To evaluate alternative strategies, we relied on C.Y.’s expertise in tactile graphics. Tactile graphics are raised images projecting from a flat background, which are produced by embossing or using a type of paper that swells with the application of heat, such that printed pictures rise up off of the page. Together, O.S. and J.H.-P. wrote a plug-in (called TactViz) for the widely used Visual Molecular Dynamics (VMD) software to depict proteins as cartoon diagrams, shaded by distance from the viewer. Such shading results in tactile graphics in which the spatial proximity of structural features to the viewer correlates with the elevation of the image, meaning that regions of the protein that appear closer to the viewer swell higher off the page.
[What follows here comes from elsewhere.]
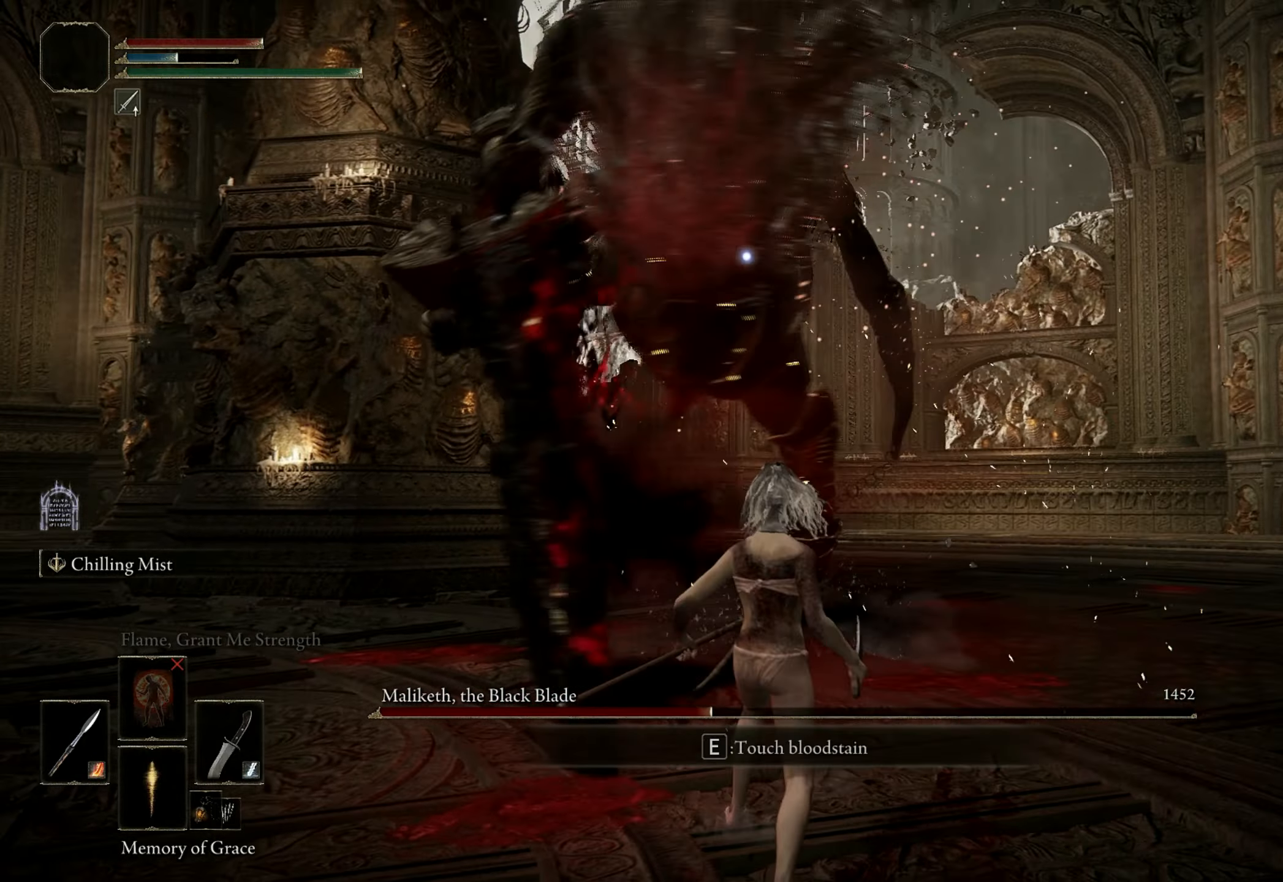
{"keys": ["w"], "mouse": [], "events": [[67, "s", "up"], [317, "w", "down"]]}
O.S. was able to discern secondary and tertiary protein structures from these graphics, which were quick and inexpensive to generate. We found that tactile graphics also provided a great way to create accessible plots, especially in cases in which the number of data points overwhelmed the sonification software.

Tactile dynamics

Of course, printed images cannot be rotated and manipulated as on-screen structures can, limiting O.S.’s ability to thoroughly examine complex biomolecules. However, we were then introduced to the Graphiti, a multi-line refreshable tactile display manufactured (and generously loaned to us) by Orbit Research in Wilmington, Delaware. When connected to O.S.’s computer, the Graphiti display acted as a monitor that was accessible by touch rather than sight, mirroring images on the screen with an array of mechanical pins, the heights of which adjusted automatically in response to changes in brightness. Our TactViz protein representations, already optimized for tactile graphics, displayed clearly on Graphiti, finally providing O.S. with interactive access to her biomolecular structures and, to some extent, their simulated motion.
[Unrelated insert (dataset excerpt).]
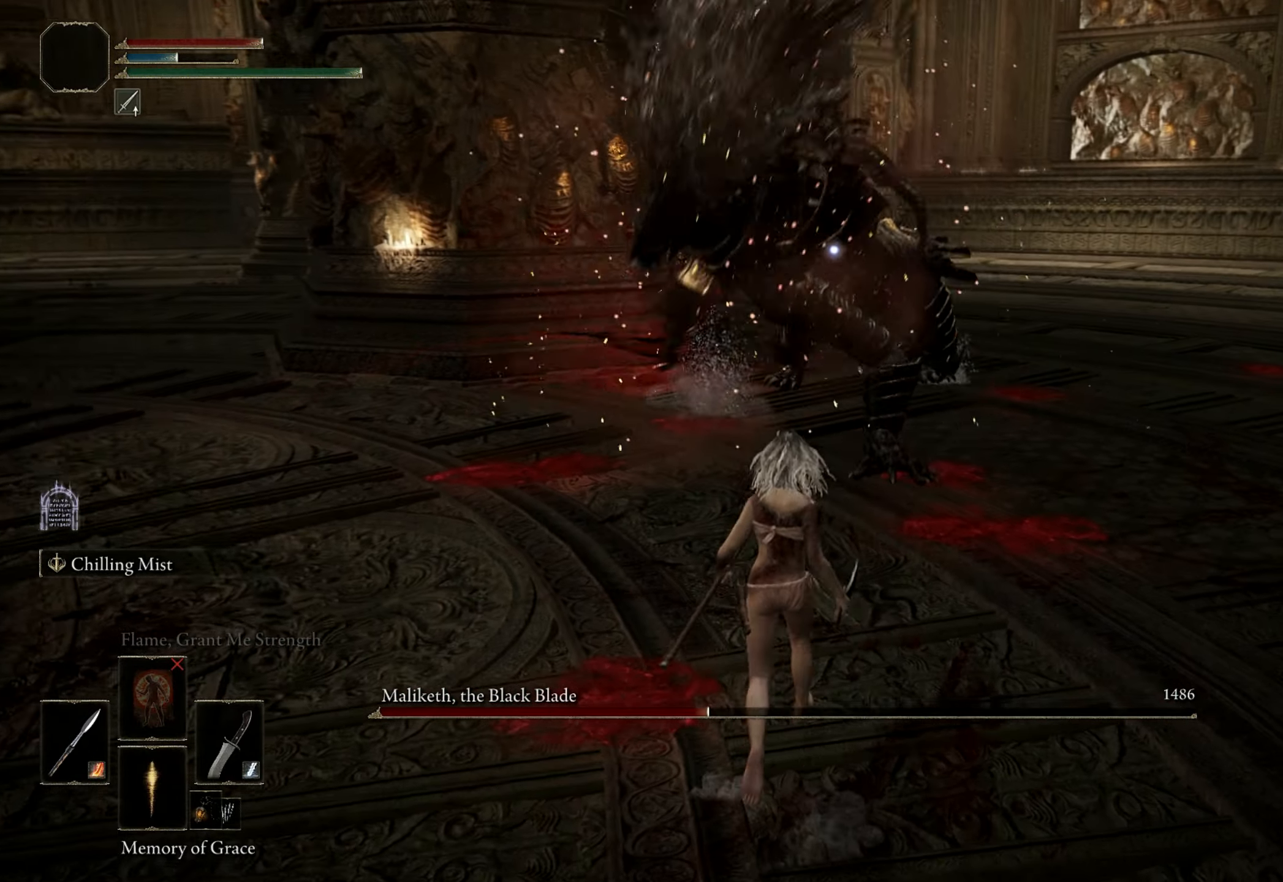
{"keys": ["w"], "mouse": [], "events": []}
Olivia Shaw’s guide dog, a black Labrador called Ripple, sits at her feet

Olivia Shaw’s three-year-old guide dog, Ripple.Credit: Kathy F. Atkinson/University of Delaware

Combining these assistive technologies with software tools that she developed to print text-based descriptions of the structural features of proteins and their spatial relationships, O.S. was finally positioned to conduct research on a similar level as her peers who aren’t blind. In one year, O.S. had collected data using a national supercomputer, submitted an accessible poster on her project to the American Chemical Society national meeting in 2020 (which was held virtually) and submitted a manuscript1 to the Journal of Science Education for Students with Disabilities.

Having lived her life in a world that was not designed with her circumstances in mind, O.S. was no stranger to devising workarounds to achieve her goals. Such flexibility and adaptability are essential skills for any researcher, and these qualities propelled her success in the lab. Also crucial to our collaboration was J.H.-P.’s and C.Y.’s responsiveness to O.S.’s stated needs, rather than their assumptions.

Through respectful communication, patience and outside-the-box thinking, we leveraged our combined expertise to develop tractable solutions for inclusivity that have impact beyond the experience of a single student. The community of blind and partially sighted people represents an untapped talent pool in science, technology, engineering and mathematics (STEM) fields, but tools designed with accessibility in mind can help researchers across multiple disciplines, regardless of visual acuity or limitations. We hope that by sharing our experience, we can motivate others to participate in training researchers who are blind or have low vision, as well as to consider their unique abilities and needs when developing technologies.